Dear Django enthusiast,

You may be learning Django through watching YouTube videos, reading books or blogs. You see the instructors switching from models.py, views.py, urls.py, templates, settings.py and you are left wondering... How and when do I know when to move to a different file or create a certain file? Yes, it can get frustrating.

Today we will try and understand the flow of Django, what is the approach to take?

mvt.png

Django uses the MVT design, meaning: Model, View, Template. The Model helps handle the database, the Template is where data and design is presented also know as the User interface and the View handles all the business logic. it interacts with the model, gets data and renders it to the template and vice versa. The view is the intermediary between the Model and Template. Django basically acts as a controller.

Therefore, whenever you are starting a project remember this MVT design.

Django MVT ILLUSTRATION

Lets take a blog example,

First create an Article Model for your blog in the models.py file. The model will create the database table with fields such as title, slug, body, date that will enable authors to create various articles and publish them.

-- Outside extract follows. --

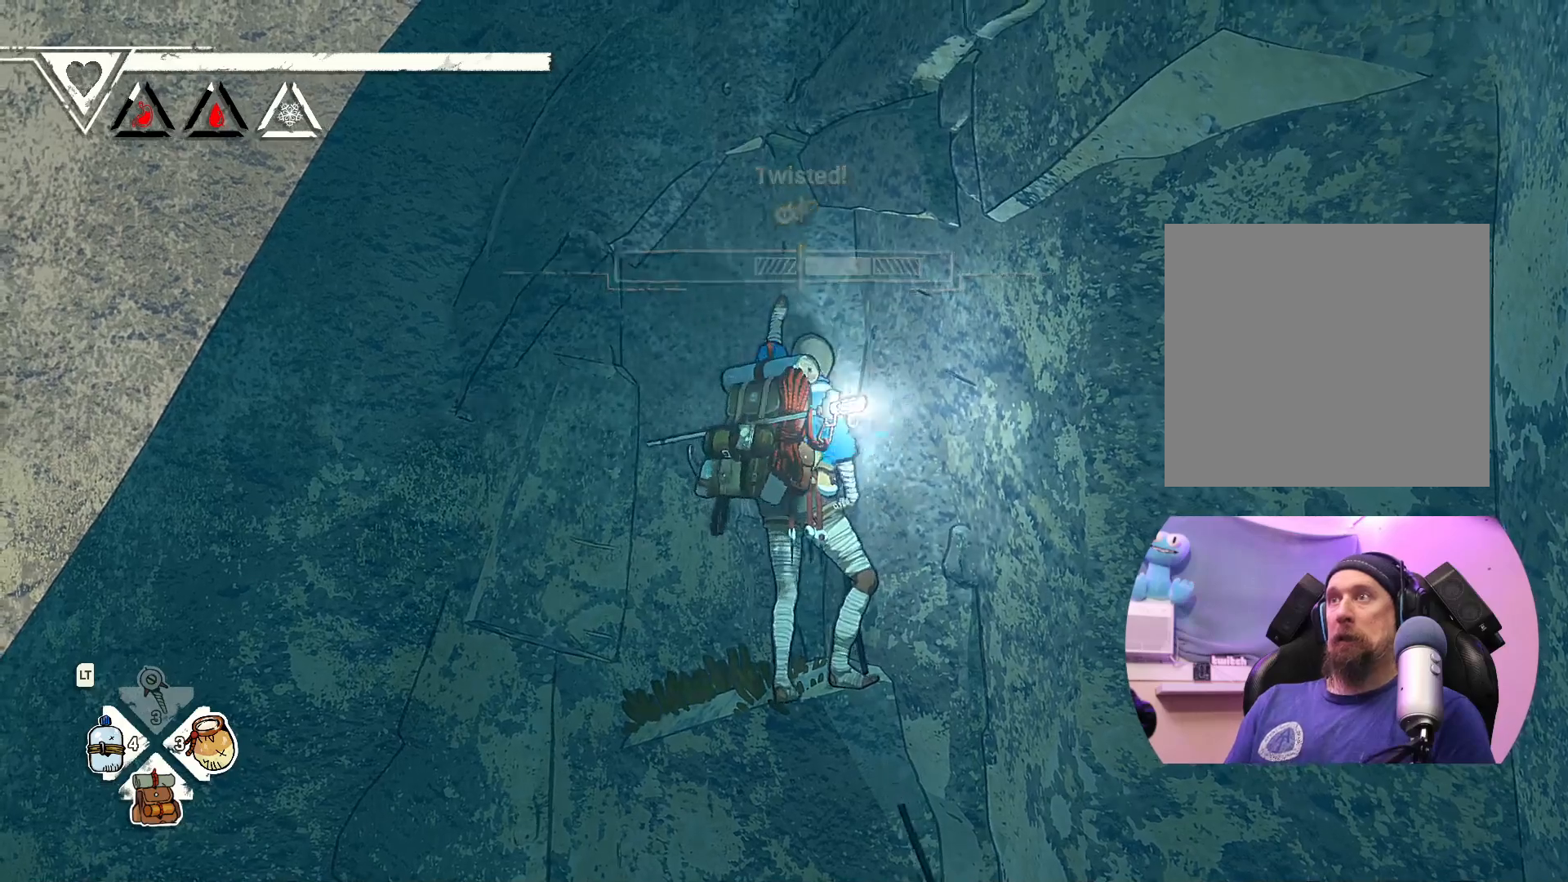
{"buttons": [], "left_stick": "center", "right_stick": "center", "events": []}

class Article(models.Model):
    title = models.CharField(max_length=100)
    slug = models.SlugField(null=False,unique=True)
    body = models.TextField(max_length=250)
    date = models.DateField(auto_now_add=True)
    thumb = models.ImageField(default='default.jpg',blank=True)
    author = models.ForeignKey(User,default=None,on_delete=models.CASCADE)

    def __str__(self):
        return self.title

Second, create a view for your model. Here, you create the blogs logic, giving each and every field in the model a particular logic. For example:

  • How will the articles be arranged on the blog? Should they be ordered by date, author or...?

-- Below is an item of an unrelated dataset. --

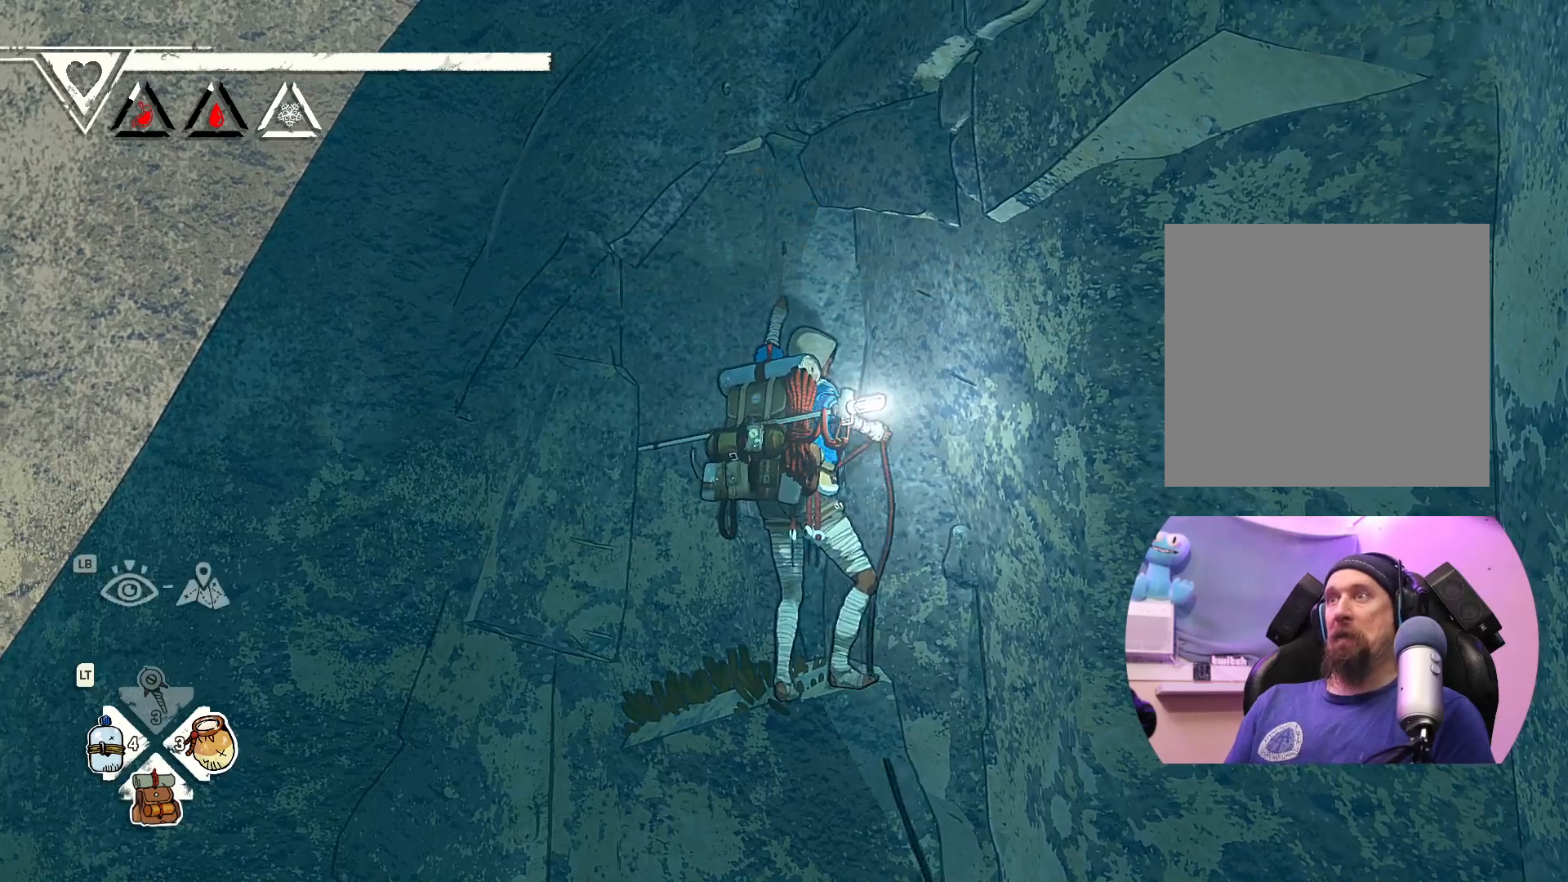
{"buttons": [], "left_stick": "center", "right_stick": "center", "events": []}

  • What will happen when someone searches for a particular article? will querying happen by date, author, article title or...?

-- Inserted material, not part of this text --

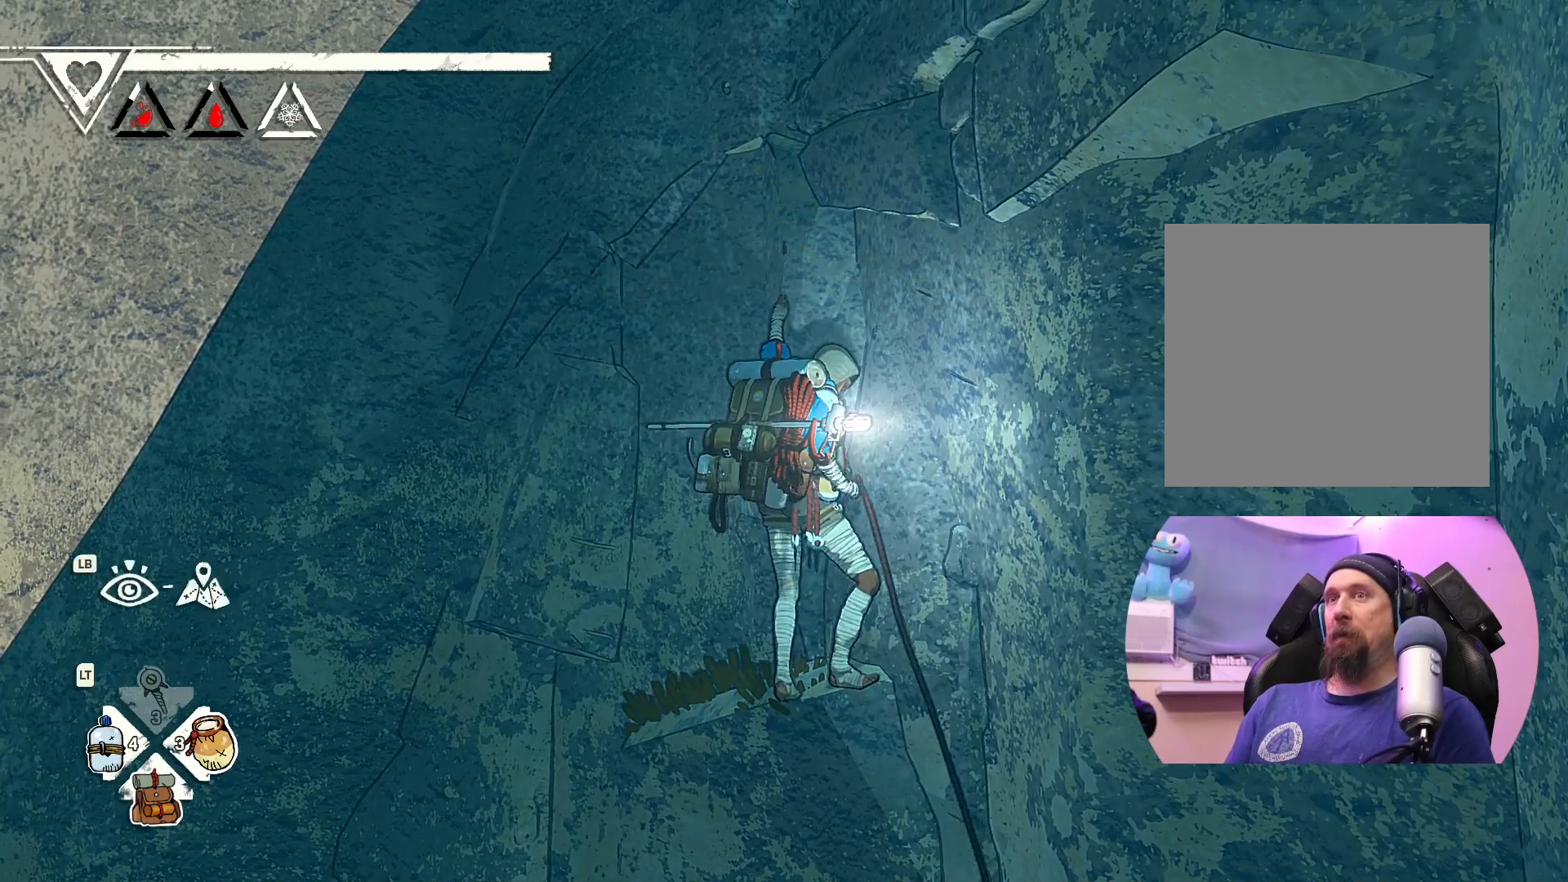
{"buttons": [], "left_stick": "center", "right_stick": "center", "events": []}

  • What will happen if someone wants to create a blog post, should they first login?

  • How will the program know that the login and signup details entered by the User are valid so that it can save to the database?

def article_create(request):
    if request.method == 'POST':
        form = forms.CreateArticle(request.POST,request.FILES)
        if form.is_valid():
            instance = form.save(commit=False)
            instance.author = request.user
            instance.save()
            return redirect('articles:list')

    else:
        form =forms.CreateArticle()
    return render(request,'articles/article_create.html',{'form':form})

Third, create the template for people to view your design. Here, design the webpage UI, taking into account how the articles will be displayed, how article comments will be displayed, how the signup and login pages will look like...etc.

Last but not least, we have the urls.py. Here, you provide routing for each and every view function created in the views.py file and render the specific template based on the logic criteria.

Summary:

From the Model to the View to the template and then the url

A user requests for a resource in Django which works as a controller, and checks if the resource is available in the URL.

If URL is available, a view is called that interacts with the model and template, and renders a specific template.

Django responds back to the user and sends a template as a response.